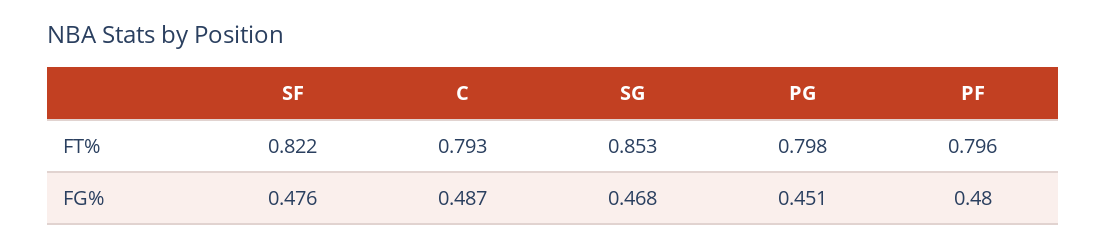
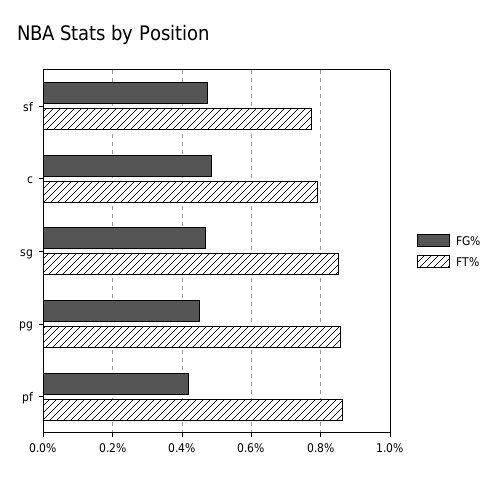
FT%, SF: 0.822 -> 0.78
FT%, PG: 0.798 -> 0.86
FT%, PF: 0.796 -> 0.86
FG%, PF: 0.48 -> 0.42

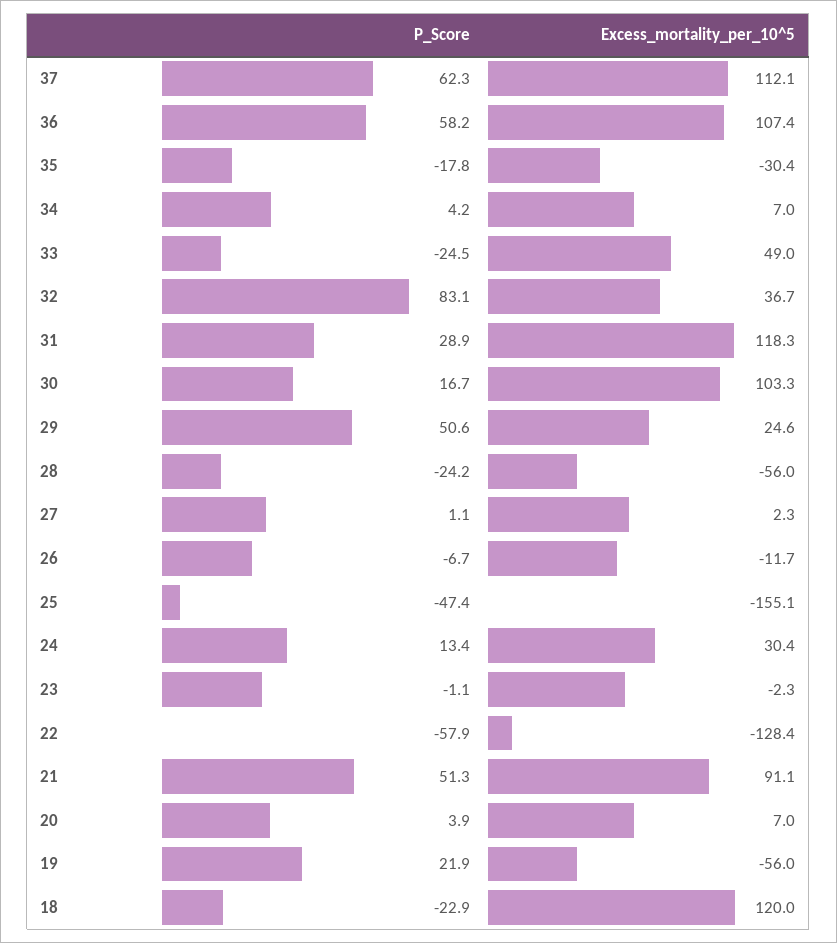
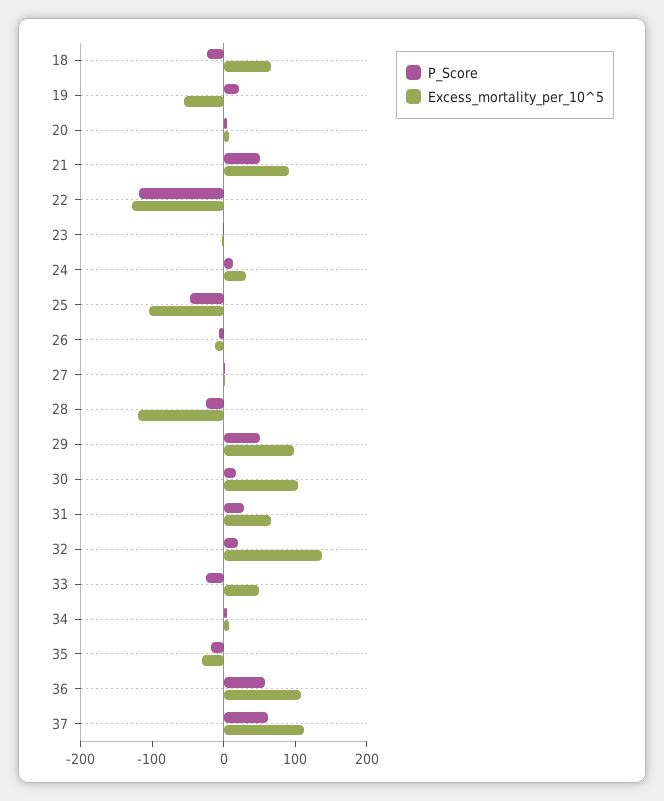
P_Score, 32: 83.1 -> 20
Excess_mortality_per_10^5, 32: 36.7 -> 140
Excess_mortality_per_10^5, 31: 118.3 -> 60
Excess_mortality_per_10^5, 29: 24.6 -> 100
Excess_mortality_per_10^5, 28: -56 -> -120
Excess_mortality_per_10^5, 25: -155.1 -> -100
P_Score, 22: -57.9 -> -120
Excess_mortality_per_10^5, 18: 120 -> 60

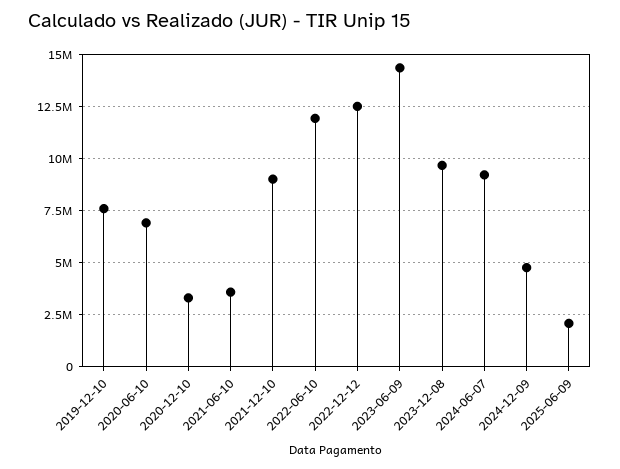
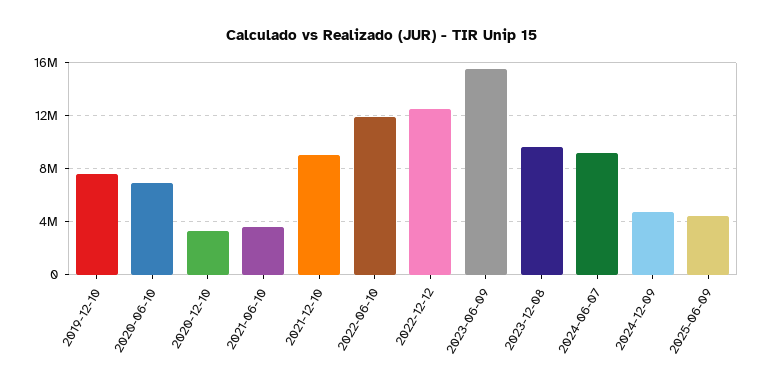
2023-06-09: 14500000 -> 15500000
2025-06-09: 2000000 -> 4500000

□ □ □ □ □ □ □

Would you please retype the material above exactly and leave out each picture?

FT%, SF: 0.822 -> 0.78
FT%, PG: 0.798 -> 0.86
FT%, PF: 0.796 -> 0.86
FG%, PF: 0.48 -> 0.42

P_Score, 32: 83.1 -> 20
Excess_mortality_per_10^5, 32: 36.7 -> 140
Excess_mortality_per_10^5, 31: 118.3 -> 60
Excess_mortality_per_10^5, 29: 24.6 -> 100
Excess_mortality_per_10^5, 28: -56 -> -120
Excess_mortality_per_10^5, 25: -155.1 -> -100
P_Score, 22: -57.9 -> -120
Excess_mortality_per_10^5, 18: 120 -> 60

2023-06-09: 14500000 -> 15500000
2025-06-09: 2000000 -> 4500000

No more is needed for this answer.